«Tentempié II»: Archivo personal
Van remitiendo la falsa calima que se cebó con la sierra y el inequívoco olor a hoguera que el domingo alertaron al vecindario de diferentes localidades en la creencia de que se trataba de un incendio en cualquiera de los bosques que festonean la retaguardia pirenaica. “Quién nos iba a dar que la fumera venía de Canadá, como si ese país estuviera nada más cruzar el paso de cebra”, comenta Toñín mientras deposita los zumos de naranja en la mesa donde aguardan Étienne y la veterinaria que se ocupa de la salud de los gatos del Barrio, acomodados allí desde las ocho menos veinticinco de la mañana, aun antes de terminar de levantar el buenazo de Toñín la persiana metálica del establecimiento. “¿Pero eso es normal?”, insiste. “Joder, que hay una porrada de millas de océano entre Norteamérica y nosotros…”. “No te mates la cabeza, que aunque no sea lo normal tampoco es la primera vez que ocurre cuando por allá se les descontrolan los incendios.

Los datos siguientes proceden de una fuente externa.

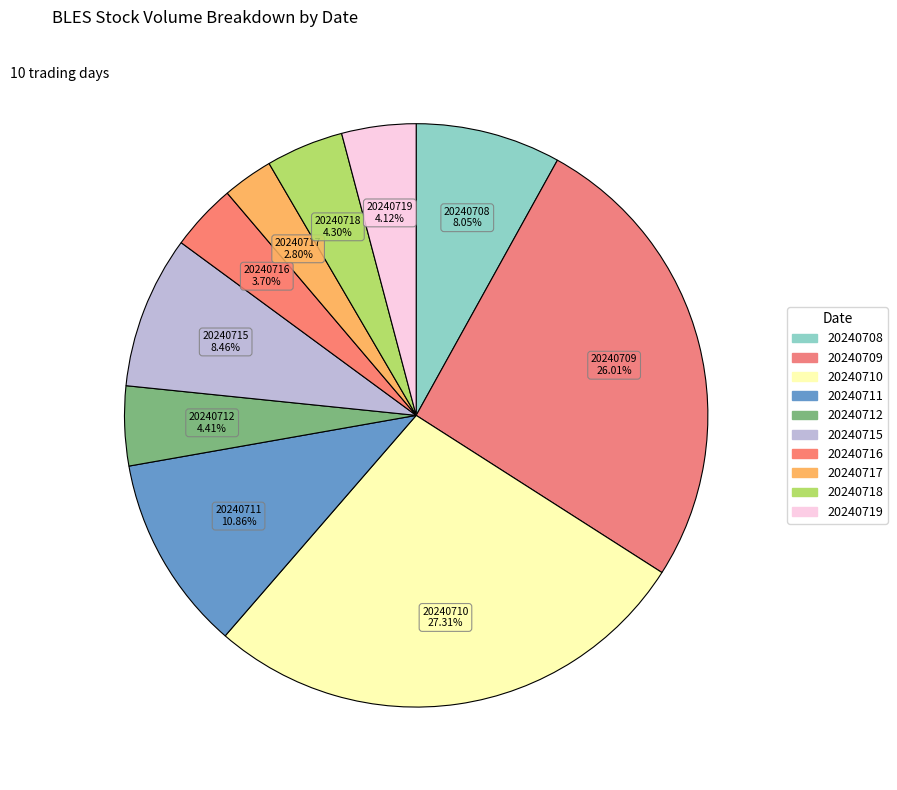

What percentage do 20240712 and 20240711 together represent?

15.3%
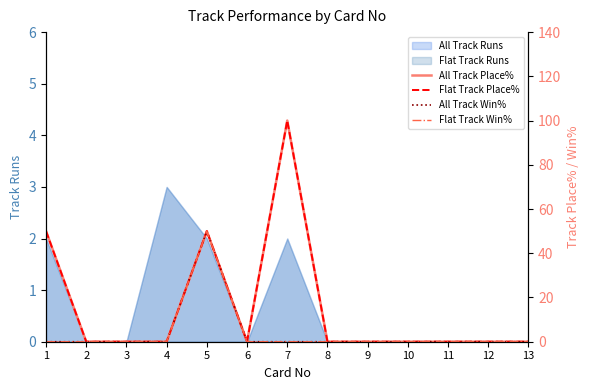

What is the difference between the maximum and minimum values in the All Track Win% series?

50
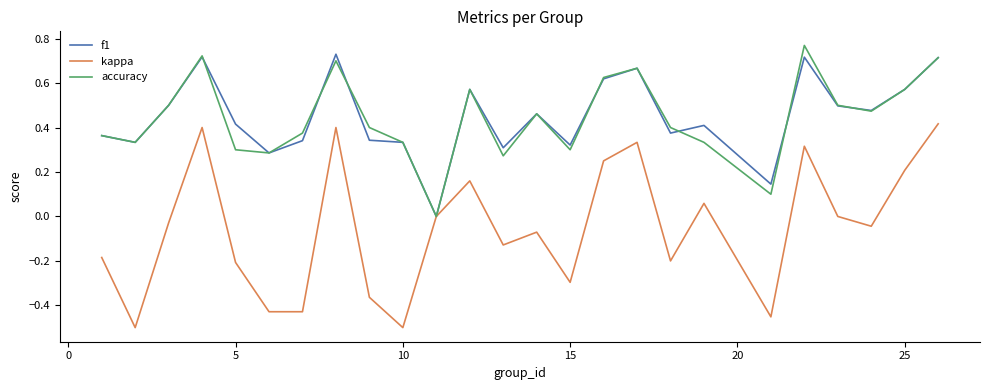

Count the f1 values in the range 0 to 1.

25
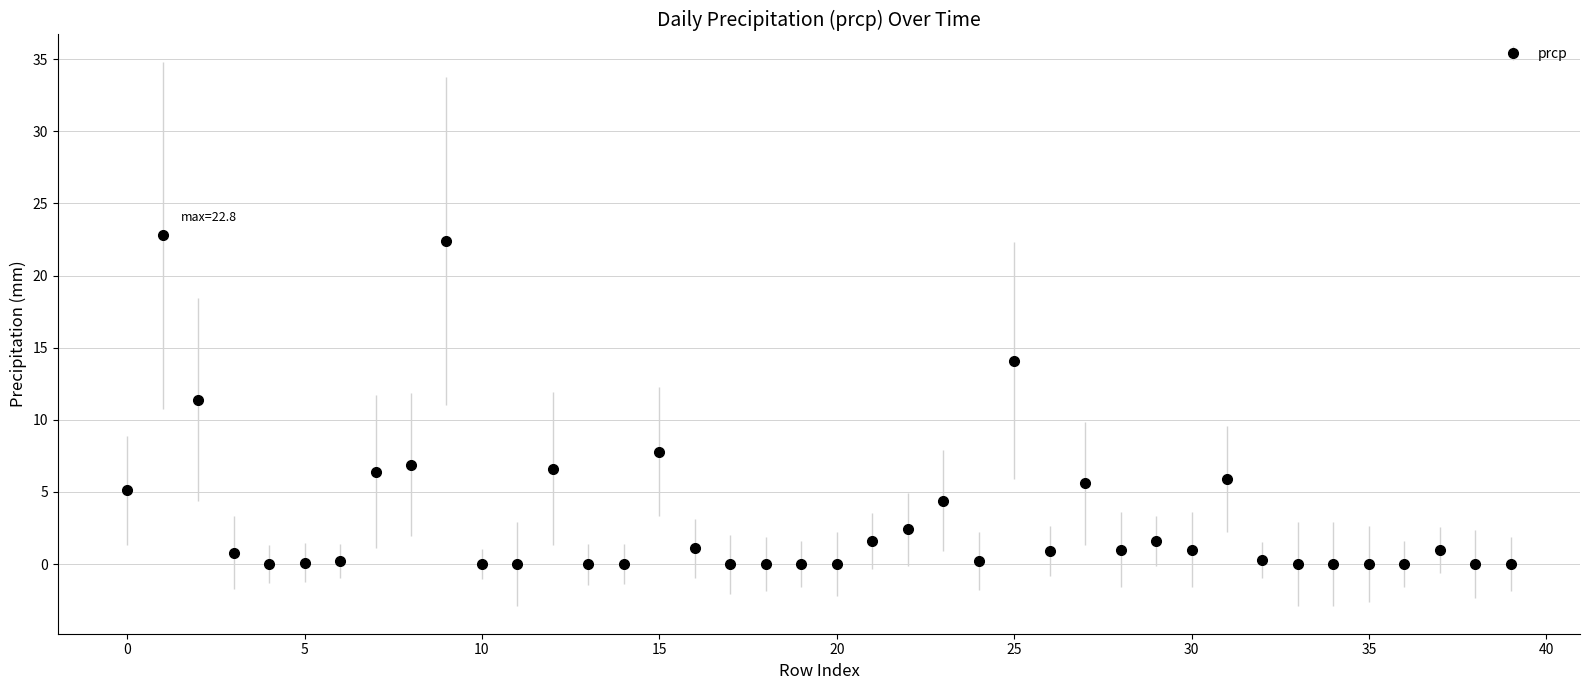

What is the value of the 23rd point from the left?

2.4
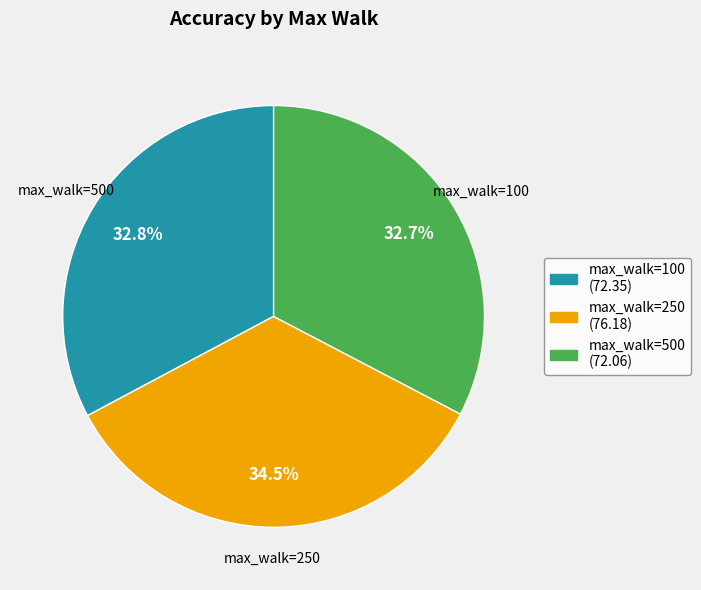

To the nearest percent, what is the difference between the largest and smallest slice percentages?

2%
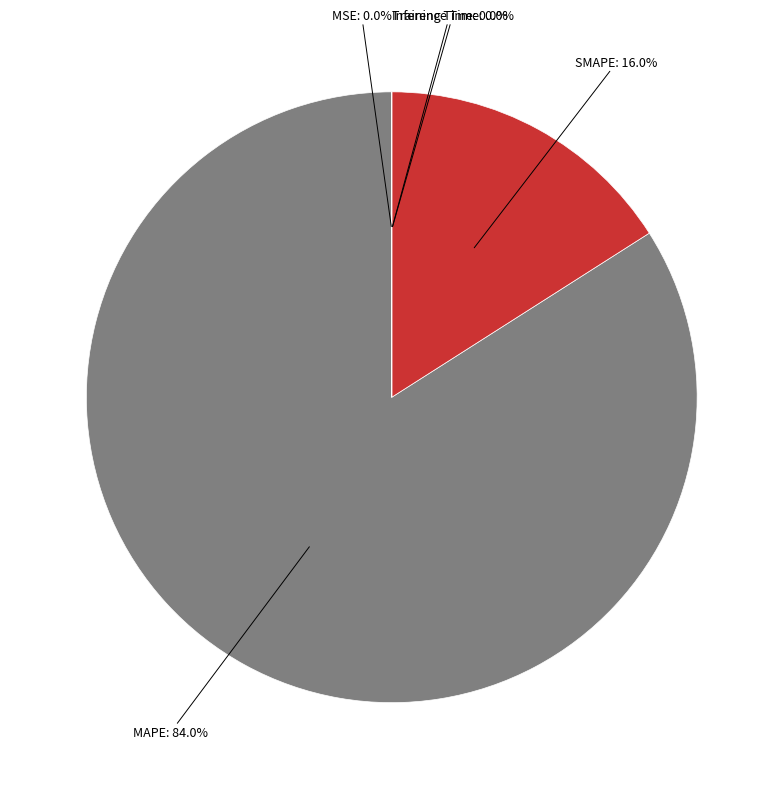

What is the majority slice?

MAPE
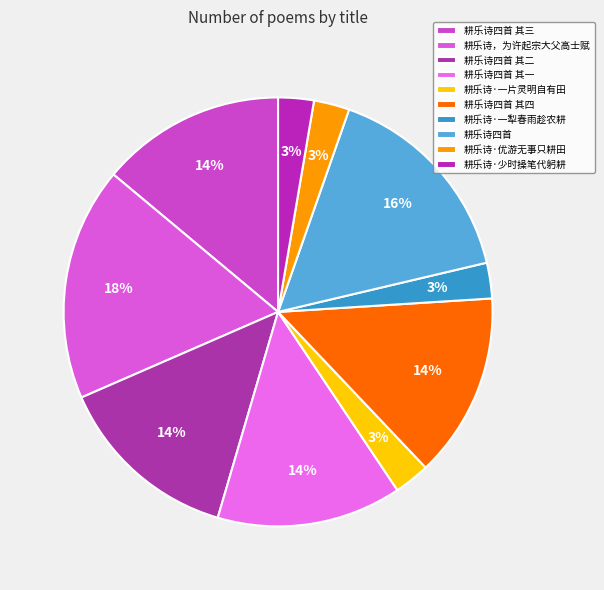

What is the smallest slice in the pie chart?

耕乐诗·少时操笔代躬耕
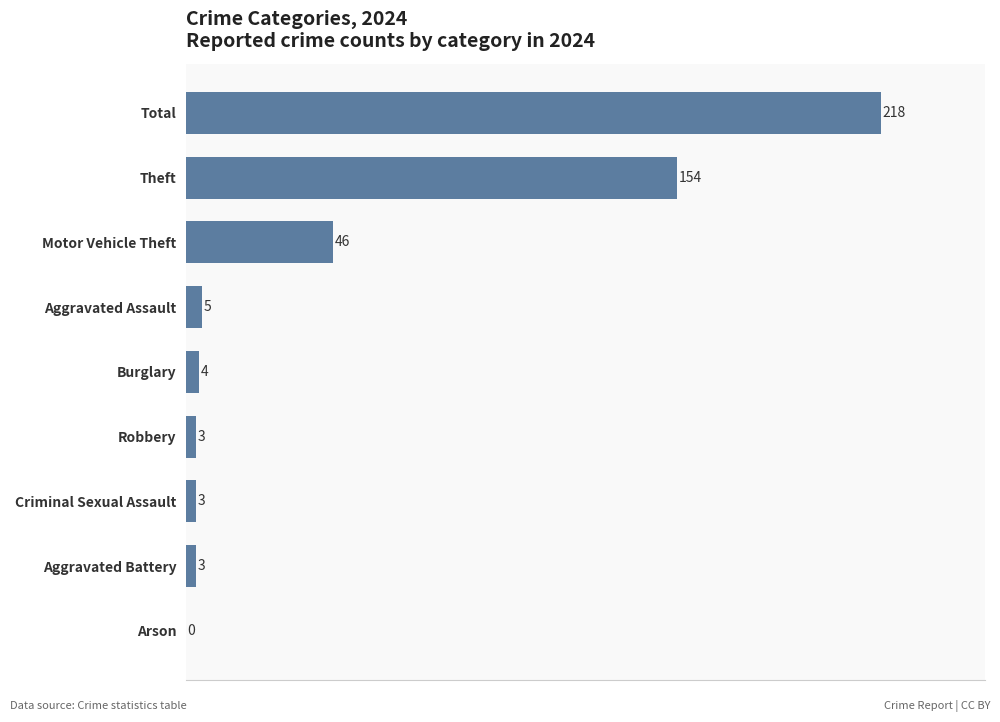

What is the sum of the values at Robbery and Motor Vehicle Theft?

49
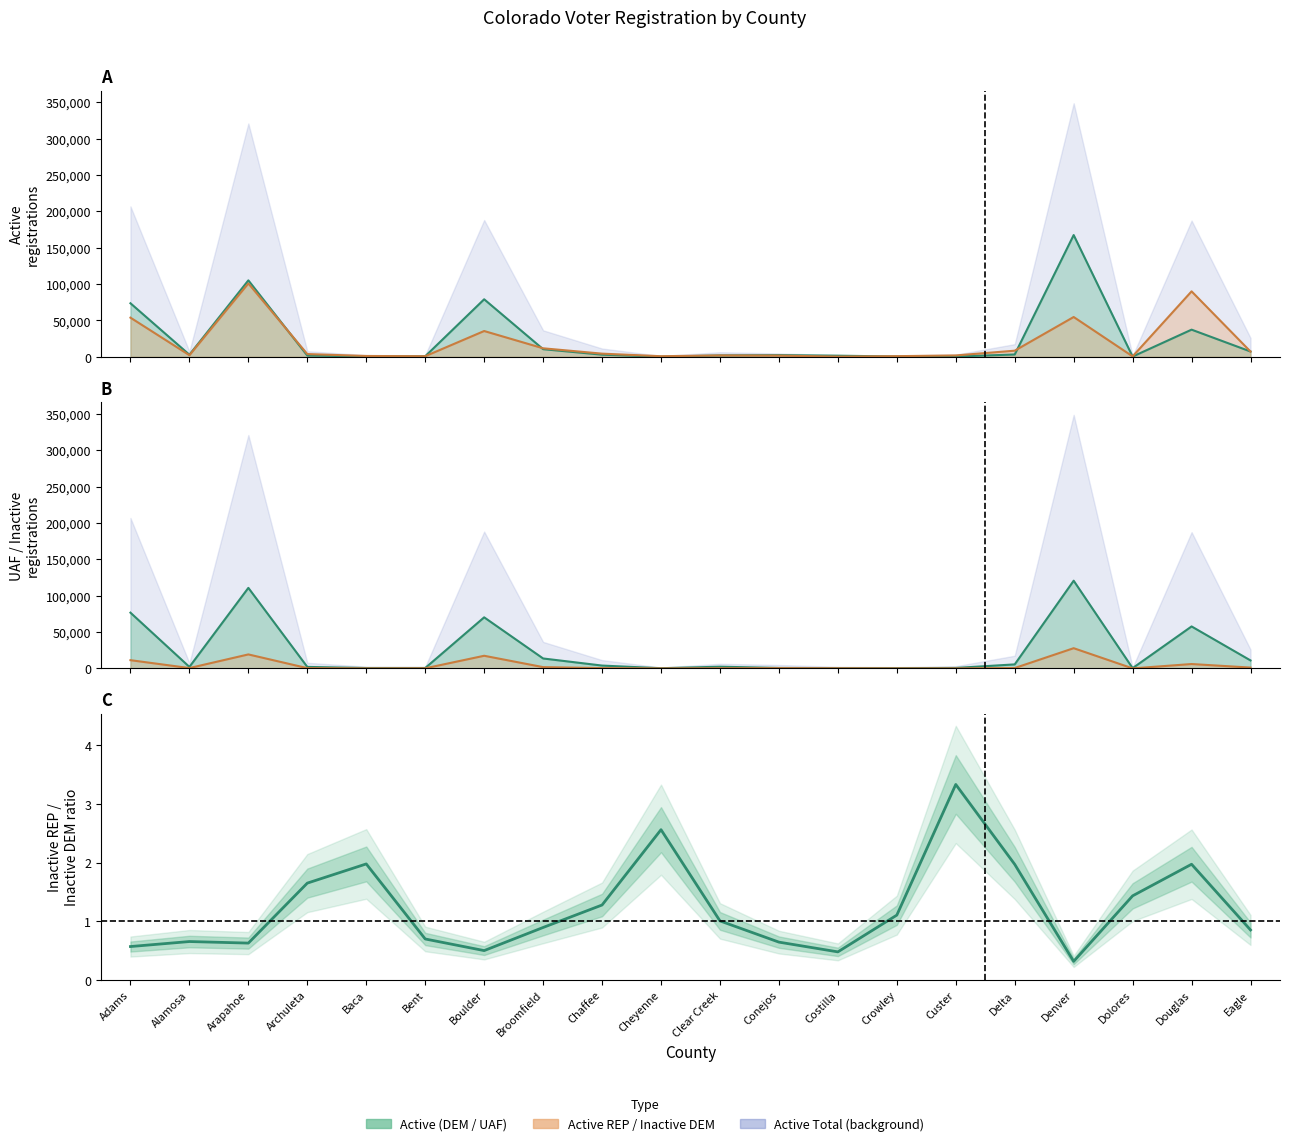

Between Chaffee and Baca, which is larger?

Baca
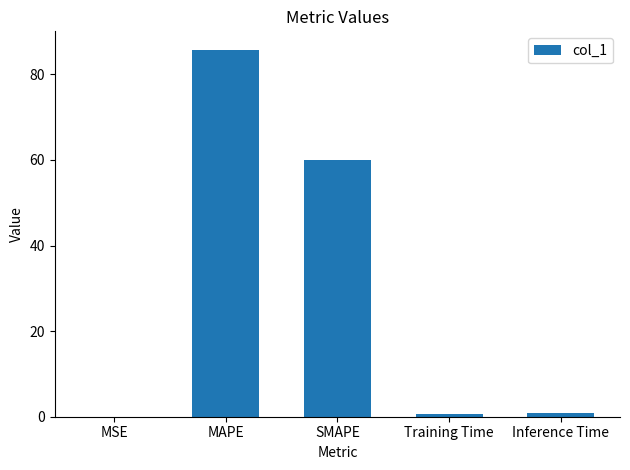

What is the change in value from MAPE to SMAPE?

-25.7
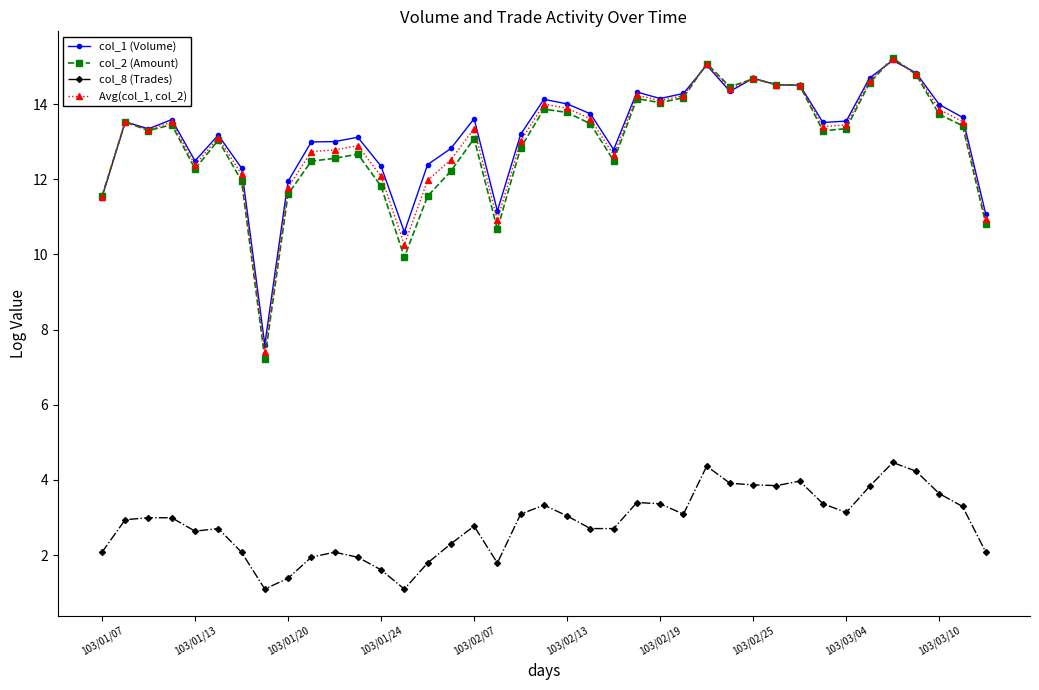

What is the value of the col_1 (Volume) point at the 36th from the left?

14.8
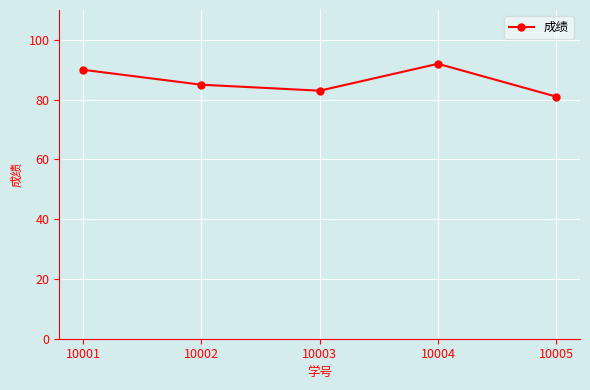

How many lines are shown in the chart?

1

Igual que llegan los vientos, arrastran el humo por el mismo camino, y es inocuo, te lo digo yo. Está a demasiada altitud para influir en la calidad del aire. Además, el cielo ya no se ve turbio y el olor a humo es pura aprensión”.
Poco a poco se ocupan las mesas vacías de la terraza y, tras un guiño y una sonrisa, se desentiende el solícito barista de sus dos madrugadores clientes para desplazar su humanidad —uno noventa y cinco de alto y volumen de luchador de sumo, que lo aproximan más a un Toñón que a un Toñín— hasta los parroquianos recién sentados.